> What the task asks: Show each of the lines below that contains the word "points".

Segment Open

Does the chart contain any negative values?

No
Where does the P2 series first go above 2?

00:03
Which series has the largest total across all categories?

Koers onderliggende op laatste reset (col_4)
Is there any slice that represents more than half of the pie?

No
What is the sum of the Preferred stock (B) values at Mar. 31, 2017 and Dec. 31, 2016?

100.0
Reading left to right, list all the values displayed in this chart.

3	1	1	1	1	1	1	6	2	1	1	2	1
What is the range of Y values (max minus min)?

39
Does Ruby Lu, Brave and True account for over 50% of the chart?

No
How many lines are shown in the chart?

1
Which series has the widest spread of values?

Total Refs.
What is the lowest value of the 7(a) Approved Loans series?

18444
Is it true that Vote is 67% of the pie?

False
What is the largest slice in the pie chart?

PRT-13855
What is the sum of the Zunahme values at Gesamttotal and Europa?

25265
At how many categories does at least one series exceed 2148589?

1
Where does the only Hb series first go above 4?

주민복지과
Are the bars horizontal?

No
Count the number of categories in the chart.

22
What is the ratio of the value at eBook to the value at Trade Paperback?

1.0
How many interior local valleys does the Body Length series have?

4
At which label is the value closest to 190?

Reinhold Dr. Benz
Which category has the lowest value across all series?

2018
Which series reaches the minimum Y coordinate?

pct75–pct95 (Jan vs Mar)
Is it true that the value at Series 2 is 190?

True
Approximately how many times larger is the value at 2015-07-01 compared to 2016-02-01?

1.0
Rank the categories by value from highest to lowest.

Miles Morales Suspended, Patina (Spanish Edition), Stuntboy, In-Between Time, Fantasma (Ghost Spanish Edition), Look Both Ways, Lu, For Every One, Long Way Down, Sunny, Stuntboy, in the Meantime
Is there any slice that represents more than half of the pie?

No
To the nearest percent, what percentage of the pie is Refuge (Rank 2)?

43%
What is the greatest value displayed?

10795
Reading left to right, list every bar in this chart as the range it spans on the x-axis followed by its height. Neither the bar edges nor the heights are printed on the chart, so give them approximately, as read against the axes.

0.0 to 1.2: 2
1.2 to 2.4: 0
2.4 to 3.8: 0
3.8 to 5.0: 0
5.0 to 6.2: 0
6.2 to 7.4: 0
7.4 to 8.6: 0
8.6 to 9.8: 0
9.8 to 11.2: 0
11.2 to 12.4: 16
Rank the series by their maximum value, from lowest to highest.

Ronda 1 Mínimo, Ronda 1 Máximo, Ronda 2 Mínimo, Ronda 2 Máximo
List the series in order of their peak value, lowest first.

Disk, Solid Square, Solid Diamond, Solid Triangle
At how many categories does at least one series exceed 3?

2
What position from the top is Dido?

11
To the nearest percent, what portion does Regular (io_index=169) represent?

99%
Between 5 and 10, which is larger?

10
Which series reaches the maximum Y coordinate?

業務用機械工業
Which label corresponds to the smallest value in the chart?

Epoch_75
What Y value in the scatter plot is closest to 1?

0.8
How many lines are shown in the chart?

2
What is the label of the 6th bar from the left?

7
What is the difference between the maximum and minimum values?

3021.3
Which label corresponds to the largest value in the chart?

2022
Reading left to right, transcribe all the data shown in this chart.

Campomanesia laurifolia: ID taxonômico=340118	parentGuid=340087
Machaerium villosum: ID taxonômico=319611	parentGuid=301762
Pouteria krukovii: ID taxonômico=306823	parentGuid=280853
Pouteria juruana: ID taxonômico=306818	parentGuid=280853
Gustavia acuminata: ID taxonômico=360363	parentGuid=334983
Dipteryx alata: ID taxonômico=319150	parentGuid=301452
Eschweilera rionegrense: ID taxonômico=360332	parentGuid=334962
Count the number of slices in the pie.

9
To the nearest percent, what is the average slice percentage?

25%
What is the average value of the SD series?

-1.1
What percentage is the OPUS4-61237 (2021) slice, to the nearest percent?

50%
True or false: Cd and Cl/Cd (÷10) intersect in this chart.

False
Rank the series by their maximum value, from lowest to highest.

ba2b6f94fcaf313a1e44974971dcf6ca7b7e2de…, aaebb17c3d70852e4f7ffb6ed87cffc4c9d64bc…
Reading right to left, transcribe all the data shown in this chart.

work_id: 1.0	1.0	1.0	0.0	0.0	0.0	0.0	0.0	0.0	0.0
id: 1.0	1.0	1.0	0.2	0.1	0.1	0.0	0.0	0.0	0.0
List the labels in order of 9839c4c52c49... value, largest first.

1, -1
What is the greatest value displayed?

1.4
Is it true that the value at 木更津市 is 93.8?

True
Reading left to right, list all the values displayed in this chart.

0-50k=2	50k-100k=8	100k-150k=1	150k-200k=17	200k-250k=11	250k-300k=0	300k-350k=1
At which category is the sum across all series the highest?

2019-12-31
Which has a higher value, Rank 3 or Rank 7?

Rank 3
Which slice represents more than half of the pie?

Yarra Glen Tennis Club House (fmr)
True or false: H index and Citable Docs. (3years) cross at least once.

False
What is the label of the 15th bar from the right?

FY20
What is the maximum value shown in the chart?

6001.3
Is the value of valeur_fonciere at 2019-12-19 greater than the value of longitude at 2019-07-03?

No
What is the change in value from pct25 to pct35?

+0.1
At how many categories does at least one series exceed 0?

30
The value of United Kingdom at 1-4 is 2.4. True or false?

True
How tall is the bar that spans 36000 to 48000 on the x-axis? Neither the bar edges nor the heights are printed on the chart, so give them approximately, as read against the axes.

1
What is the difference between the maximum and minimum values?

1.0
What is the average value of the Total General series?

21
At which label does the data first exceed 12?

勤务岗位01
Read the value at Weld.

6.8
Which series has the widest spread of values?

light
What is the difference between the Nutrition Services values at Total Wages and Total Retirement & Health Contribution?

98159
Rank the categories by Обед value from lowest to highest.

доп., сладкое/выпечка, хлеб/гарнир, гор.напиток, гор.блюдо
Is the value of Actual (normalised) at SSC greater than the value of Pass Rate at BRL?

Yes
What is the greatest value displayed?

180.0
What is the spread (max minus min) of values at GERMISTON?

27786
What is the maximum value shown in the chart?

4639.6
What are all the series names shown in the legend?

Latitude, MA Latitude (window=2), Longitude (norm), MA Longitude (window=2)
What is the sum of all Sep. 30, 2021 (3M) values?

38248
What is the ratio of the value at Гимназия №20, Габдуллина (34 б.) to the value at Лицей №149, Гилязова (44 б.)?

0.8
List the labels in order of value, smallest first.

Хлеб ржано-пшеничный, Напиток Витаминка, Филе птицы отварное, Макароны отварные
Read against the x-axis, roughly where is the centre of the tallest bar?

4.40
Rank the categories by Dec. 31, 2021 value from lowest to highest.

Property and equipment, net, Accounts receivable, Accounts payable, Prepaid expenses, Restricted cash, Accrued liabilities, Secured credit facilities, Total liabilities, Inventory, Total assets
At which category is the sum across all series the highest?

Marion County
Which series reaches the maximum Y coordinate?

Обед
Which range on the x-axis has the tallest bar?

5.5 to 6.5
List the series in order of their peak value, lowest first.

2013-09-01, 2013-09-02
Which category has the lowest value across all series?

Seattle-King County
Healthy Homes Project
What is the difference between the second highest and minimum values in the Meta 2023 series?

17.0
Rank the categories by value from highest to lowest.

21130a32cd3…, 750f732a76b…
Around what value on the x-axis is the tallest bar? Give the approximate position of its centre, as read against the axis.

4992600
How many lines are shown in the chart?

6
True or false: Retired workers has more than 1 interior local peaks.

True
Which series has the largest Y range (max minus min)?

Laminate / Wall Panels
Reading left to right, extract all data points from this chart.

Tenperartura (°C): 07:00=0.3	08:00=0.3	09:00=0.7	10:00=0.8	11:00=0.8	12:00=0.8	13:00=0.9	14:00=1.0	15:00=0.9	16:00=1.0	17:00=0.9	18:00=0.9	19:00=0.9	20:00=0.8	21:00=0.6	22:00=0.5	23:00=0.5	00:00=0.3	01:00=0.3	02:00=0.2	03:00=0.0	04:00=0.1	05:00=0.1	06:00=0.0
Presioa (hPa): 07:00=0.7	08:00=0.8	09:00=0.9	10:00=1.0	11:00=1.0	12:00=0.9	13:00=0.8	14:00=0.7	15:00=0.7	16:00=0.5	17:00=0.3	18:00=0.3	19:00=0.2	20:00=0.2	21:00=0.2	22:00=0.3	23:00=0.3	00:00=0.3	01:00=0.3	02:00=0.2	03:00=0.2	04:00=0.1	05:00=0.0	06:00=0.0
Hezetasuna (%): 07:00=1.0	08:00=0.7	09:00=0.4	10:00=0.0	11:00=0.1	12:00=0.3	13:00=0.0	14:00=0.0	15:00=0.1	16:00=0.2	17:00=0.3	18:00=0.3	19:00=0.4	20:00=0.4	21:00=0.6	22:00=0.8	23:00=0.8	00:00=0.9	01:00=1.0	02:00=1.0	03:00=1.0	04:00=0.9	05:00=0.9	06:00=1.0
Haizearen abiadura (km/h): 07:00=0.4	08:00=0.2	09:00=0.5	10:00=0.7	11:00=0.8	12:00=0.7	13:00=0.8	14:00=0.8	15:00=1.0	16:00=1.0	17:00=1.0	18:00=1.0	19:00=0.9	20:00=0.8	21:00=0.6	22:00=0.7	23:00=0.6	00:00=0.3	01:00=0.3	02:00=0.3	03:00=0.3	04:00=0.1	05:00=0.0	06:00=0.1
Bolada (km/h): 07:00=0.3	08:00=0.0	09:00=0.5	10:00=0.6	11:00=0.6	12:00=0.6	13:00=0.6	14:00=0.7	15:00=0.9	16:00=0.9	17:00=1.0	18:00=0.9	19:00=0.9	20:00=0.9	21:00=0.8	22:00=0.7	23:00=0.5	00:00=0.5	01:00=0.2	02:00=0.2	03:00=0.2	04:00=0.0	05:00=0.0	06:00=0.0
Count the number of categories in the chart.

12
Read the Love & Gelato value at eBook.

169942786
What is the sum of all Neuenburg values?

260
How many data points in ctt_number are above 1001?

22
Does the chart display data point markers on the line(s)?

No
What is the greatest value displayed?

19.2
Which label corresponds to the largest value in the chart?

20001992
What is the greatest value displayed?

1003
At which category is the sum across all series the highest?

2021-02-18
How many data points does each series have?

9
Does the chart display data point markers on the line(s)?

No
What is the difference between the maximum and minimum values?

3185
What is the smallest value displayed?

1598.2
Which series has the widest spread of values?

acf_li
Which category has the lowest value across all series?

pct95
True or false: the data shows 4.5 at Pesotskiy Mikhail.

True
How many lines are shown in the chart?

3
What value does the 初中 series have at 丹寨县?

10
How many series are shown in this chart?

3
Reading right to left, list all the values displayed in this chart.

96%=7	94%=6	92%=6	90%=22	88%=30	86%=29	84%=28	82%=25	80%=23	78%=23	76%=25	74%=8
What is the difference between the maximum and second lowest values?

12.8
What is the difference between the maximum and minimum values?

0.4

Segment Closed

> Exercise answer:
Reading left to right, extract all data points from this chart.
How many data points in ctt_number are above 1001?
How many data points does each series have?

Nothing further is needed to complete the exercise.